De l'usage du pouvoir dépend l'efficacité d'une organisation. Plus il est solitaire et sans contre-pouvoirs, plus elle a de risque d'être fragile, car dépendante d'un individu.

Il arrive que la transmission du pouvoir se déroule sans difficulté. Citons St Gobain, Bouygues ou L'Oréal. Mais on voit aussi beaucoup d'entreprises, où le patron en place fait tout pour garder la maîtrise de la situation et préserver son pouvoir. Danone est le dernier exemple connu, mais gageons que des jeux similaires se jouent ailleurs à l'abri des regards. De son côté, Reed Hastings, le patron de Netflix, dit dans les interviews, à l'occasion de la sortie de son livre «No Rules Rules» («La règle ? pas de règles» publié, en France, par Buchet/Castel), qu'un boss est là pour suggérer et pas pour imposer. Il donne des exemples où, en imposant, il s'est trompé. Ce à quoi, rétorqueront les dirigeants autoritaires, rien n'est pire que les entreprises, où les décisions ne se prennent pas et où la recherche d'un consensus mou paralyse tout.

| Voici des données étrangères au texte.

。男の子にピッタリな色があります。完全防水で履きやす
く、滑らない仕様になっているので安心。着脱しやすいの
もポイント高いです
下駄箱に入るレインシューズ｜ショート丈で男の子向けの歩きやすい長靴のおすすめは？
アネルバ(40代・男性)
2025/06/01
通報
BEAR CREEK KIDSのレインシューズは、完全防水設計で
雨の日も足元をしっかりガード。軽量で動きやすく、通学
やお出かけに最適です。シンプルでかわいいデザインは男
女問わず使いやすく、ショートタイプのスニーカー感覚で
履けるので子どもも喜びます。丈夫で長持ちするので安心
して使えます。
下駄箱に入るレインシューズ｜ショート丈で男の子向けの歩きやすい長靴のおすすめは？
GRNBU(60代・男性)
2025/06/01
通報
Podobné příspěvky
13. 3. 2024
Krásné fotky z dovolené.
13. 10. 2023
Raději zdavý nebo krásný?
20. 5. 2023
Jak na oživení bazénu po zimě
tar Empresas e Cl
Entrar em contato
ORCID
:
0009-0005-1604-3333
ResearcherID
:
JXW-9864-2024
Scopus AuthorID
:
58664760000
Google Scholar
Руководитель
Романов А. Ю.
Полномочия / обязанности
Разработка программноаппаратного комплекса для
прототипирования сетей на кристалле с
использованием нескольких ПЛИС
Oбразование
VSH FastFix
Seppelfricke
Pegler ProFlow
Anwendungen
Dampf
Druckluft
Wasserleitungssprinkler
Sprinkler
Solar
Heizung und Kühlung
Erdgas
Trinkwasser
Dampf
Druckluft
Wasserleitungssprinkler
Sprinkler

Pouvoir solitaire sans contre-pouvoirs

Le pouvoir et son usage sont au coeur de l'efficacité des entreprises. Plus le pouvoir est solitaire et sans contre-pouvoirs, plus l'entreprise est fragile car dépendante d'un individu. Rappelons-nous l'état de l'Alliance lorsque, brutalement, Carlos Ghosn ne peut en assurer le leadership. Conflits, absence de ligne directrice claire, fuite des talents, du jour au lendemain, le premier constructeur automobile mondial donne l'impression d'être un champ de ruines. D'ailleurs, les patrons qui ont besoin de cette toute puissance révèlent soit une fragilité personnelle soit une forte immaturité de leur organisation. Ce qui ne signifie pas qu'ils ne réussissent pas. D'ailleurs, l'histoire glorifie souvent plus la prétendue réussite d'un patron solitaire que celle d'une équipe.

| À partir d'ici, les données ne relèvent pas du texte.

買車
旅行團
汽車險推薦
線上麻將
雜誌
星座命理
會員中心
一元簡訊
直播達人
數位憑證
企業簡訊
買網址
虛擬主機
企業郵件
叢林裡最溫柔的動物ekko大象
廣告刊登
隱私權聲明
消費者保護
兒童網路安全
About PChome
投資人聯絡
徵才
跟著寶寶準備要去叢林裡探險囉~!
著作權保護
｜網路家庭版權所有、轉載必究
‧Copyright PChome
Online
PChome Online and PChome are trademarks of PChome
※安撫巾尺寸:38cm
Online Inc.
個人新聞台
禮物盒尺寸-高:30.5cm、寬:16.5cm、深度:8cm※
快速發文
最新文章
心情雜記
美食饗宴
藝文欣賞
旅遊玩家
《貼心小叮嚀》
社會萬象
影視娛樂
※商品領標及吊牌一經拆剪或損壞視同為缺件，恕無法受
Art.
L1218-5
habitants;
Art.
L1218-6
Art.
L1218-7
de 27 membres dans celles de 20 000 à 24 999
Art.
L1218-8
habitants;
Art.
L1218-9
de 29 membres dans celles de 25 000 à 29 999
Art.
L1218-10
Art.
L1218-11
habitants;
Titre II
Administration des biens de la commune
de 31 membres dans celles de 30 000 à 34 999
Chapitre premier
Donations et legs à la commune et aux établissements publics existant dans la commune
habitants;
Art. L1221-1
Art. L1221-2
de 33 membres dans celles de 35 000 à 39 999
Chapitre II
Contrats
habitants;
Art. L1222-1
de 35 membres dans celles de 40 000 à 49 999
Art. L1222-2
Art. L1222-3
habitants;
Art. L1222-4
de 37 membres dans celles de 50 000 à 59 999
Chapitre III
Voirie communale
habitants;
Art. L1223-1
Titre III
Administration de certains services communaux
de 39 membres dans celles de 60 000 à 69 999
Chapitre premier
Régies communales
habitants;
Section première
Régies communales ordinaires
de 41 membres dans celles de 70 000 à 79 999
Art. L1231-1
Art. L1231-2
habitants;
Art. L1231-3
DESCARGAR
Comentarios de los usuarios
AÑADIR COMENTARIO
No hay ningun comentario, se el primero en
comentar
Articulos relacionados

Le rapport au pouvoir d'un patron devrait être évalué par son conseil d'administration. D'abord pour vérifier que dans son exercice opérationnel, il a mis en place de vrais contre-pouvoirs. Qui lui résiste ? Qui peut lui dire qu'il est en désaccord et que l'orientation prise n'est pas la bonne ? Qui challenge vraiment ses choix sur les nominations ? Pour autant, le boss reste décisionnaire mais cela limite sa toute-puissance.

Réguler le pouvoir du CEO

Ensuite, le conseil doit s'assurer que le patron fait mûrir son organisation dans l'objectif de partager le pouvoir. Cette maturité repose sur la capacité des acteurs à prendre eux-mêmes les décisions, comme le décrit Reed Hastings. La peur n'est plus de déplaire à son chef, mais que celui-ci juge que son collaborateur ne prend pas suffisamment ses responsabilités et donc les décisions par lui-même. Ce partage du pouvoir est la meilleure garantie de l'agilité d'une organisation.

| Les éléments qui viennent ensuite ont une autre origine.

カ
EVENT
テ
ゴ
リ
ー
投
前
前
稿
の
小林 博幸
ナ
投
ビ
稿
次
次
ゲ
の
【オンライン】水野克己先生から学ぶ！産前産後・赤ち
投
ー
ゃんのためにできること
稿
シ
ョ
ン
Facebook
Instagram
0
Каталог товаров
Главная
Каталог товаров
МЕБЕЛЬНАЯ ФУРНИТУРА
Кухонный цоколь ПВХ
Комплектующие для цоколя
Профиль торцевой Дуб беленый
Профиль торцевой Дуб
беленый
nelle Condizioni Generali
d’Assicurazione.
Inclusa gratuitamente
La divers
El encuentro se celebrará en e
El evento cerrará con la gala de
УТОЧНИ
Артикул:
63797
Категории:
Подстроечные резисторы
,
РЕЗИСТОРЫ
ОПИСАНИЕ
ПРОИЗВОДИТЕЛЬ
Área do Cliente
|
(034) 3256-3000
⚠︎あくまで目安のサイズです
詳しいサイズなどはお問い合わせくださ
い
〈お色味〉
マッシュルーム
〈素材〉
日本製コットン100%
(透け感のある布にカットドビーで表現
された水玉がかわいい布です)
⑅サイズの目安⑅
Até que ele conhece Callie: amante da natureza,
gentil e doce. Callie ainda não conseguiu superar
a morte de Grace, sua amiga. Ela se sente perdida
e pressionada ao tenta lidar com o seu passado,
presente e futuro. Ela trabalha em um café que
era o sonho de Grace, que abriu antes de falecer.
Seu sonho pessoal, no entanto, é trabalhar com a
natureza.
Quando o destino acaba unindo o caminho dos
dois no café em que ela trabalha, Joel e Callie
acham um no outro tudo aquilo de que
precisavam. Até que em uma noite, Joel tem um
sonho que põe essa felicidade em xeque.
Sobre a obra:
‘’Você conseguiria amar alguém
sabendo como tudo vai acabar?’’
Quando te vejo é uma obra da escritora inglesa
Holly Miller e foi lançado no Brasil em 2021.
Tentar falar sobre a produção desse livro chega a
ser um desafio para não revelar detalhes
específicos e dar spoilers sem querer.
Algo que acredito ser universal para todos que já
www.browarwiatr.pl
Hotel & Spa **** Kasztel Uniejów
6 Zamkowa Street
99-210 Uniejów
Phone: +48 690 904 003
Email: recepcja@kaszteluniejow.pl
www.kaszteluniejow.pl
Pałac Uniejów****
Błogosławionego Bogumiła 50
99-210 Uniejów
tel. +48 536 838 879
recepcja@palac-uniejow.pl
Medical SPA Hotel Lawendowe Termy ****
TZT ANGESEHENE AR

Enfin, le conseil doit contrôler que l'émergence de ceux qui prendront la relève se fait dans la préoccupation de faire monter les meilleurs, et pas dans celle de « convenir » à celui qui est en place. Trop souvent, le successeur répond d'abord aux critères qui arrangent le prédécesseur dans le partage du pouvoir, de la dissociation des rôles de président et directeur général. Réguler le pouvoir du CEO est une responsabilité des conseils d'administration qui n'est souvent pas suffisamment assumée.